Problem details —
Which lines of the entries hold the string "center"? Copy each one.

Extracted material —
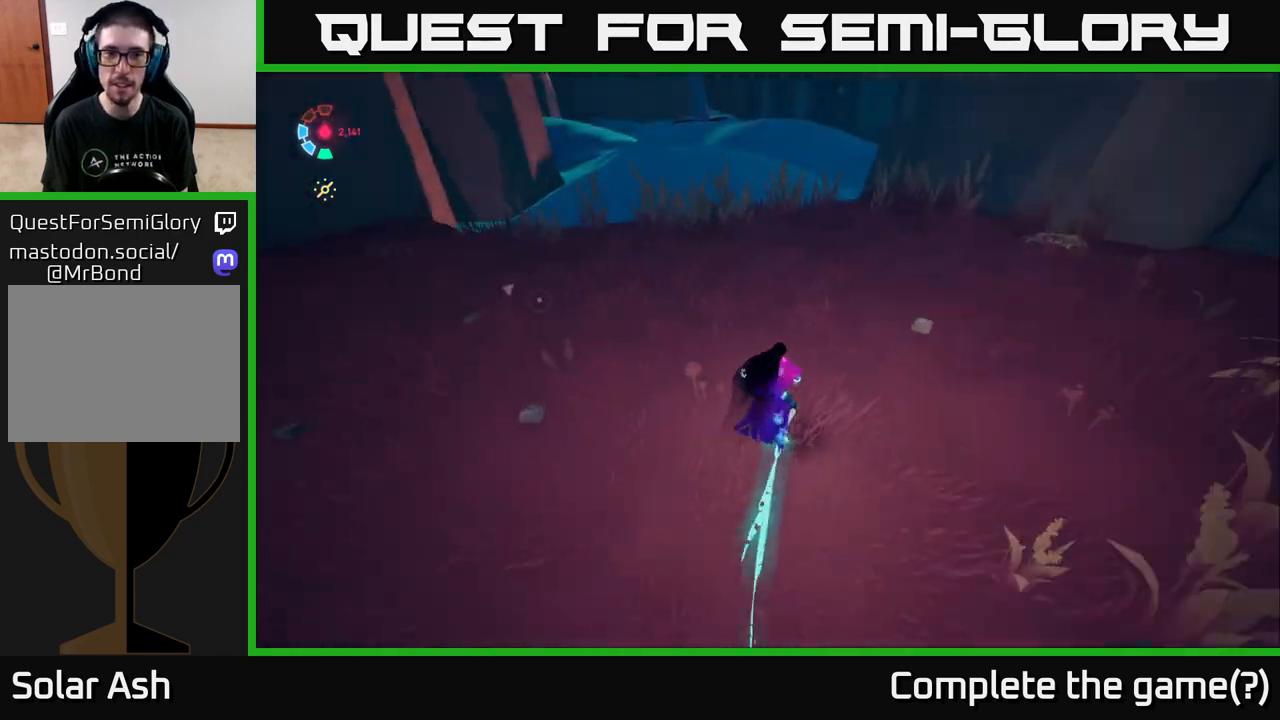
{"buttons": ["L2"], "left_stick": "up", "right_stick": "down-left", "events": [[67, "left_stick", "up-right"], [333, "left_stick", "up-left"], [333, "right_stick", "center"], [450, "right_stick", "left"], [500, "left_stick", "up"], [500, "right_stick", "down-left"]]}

---

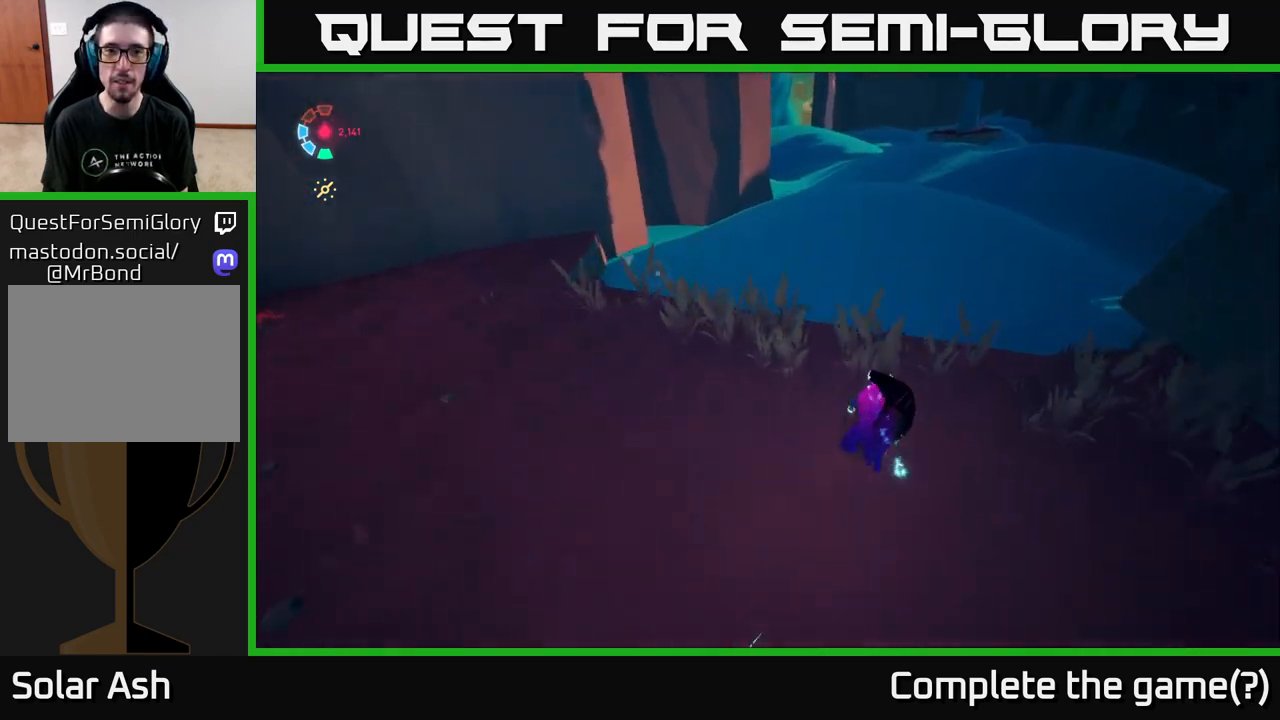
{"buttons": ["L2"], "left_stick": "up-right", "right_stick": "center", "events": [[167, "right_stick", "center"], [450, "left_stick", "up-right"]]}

==

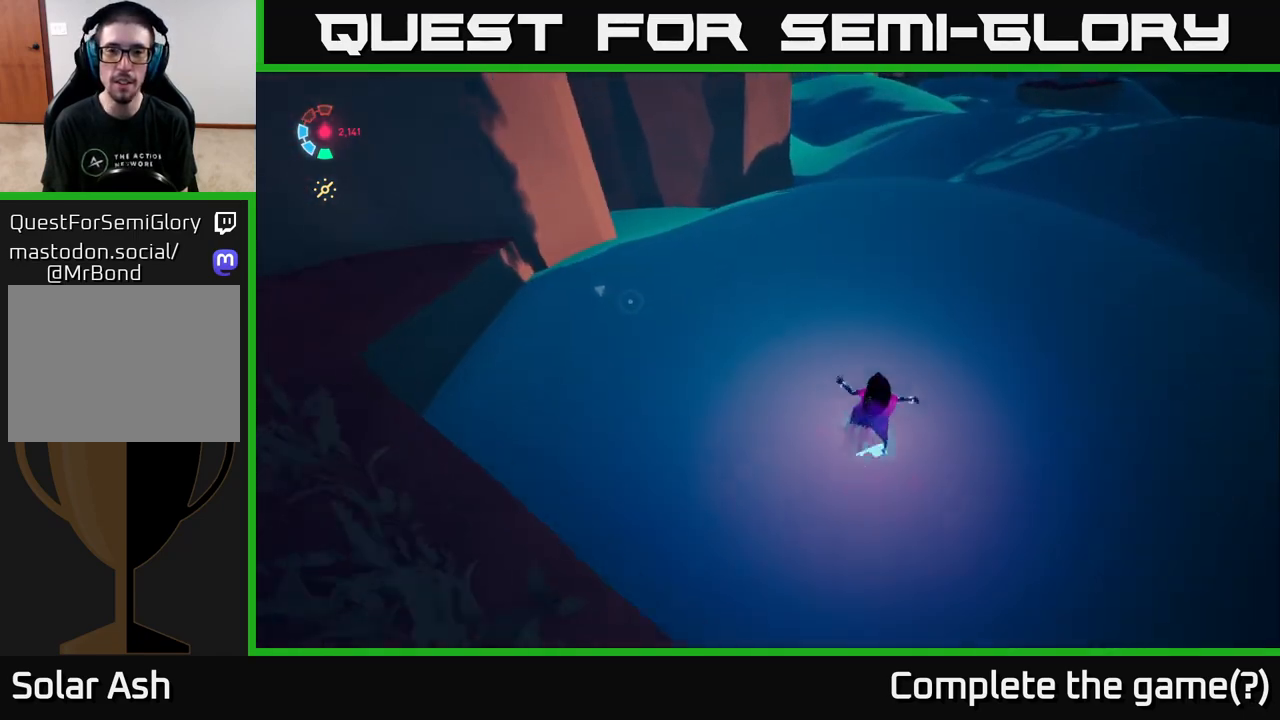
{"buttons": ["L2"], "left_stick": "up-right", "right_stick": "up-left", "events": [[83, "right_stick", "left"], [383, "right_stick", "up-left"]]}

Solution —
{"buttons": ["L2"], "left_stick": "up", "right_stick": "down-left", "events": [[67, "left_stick", "up-right"], [333, "left_stick", "up-left"], [333, "right_stick", "center"], [450, "right_stick", "left"], [500, "left_stick", "up"], [500, "right_stick", "down-left"]]}
{"buttons": ["L2"], "left_stick": "up-right", "right_stick": "center", "events": [[167, "right_stick", "center"], [450, "left_stick", "up-right"]]}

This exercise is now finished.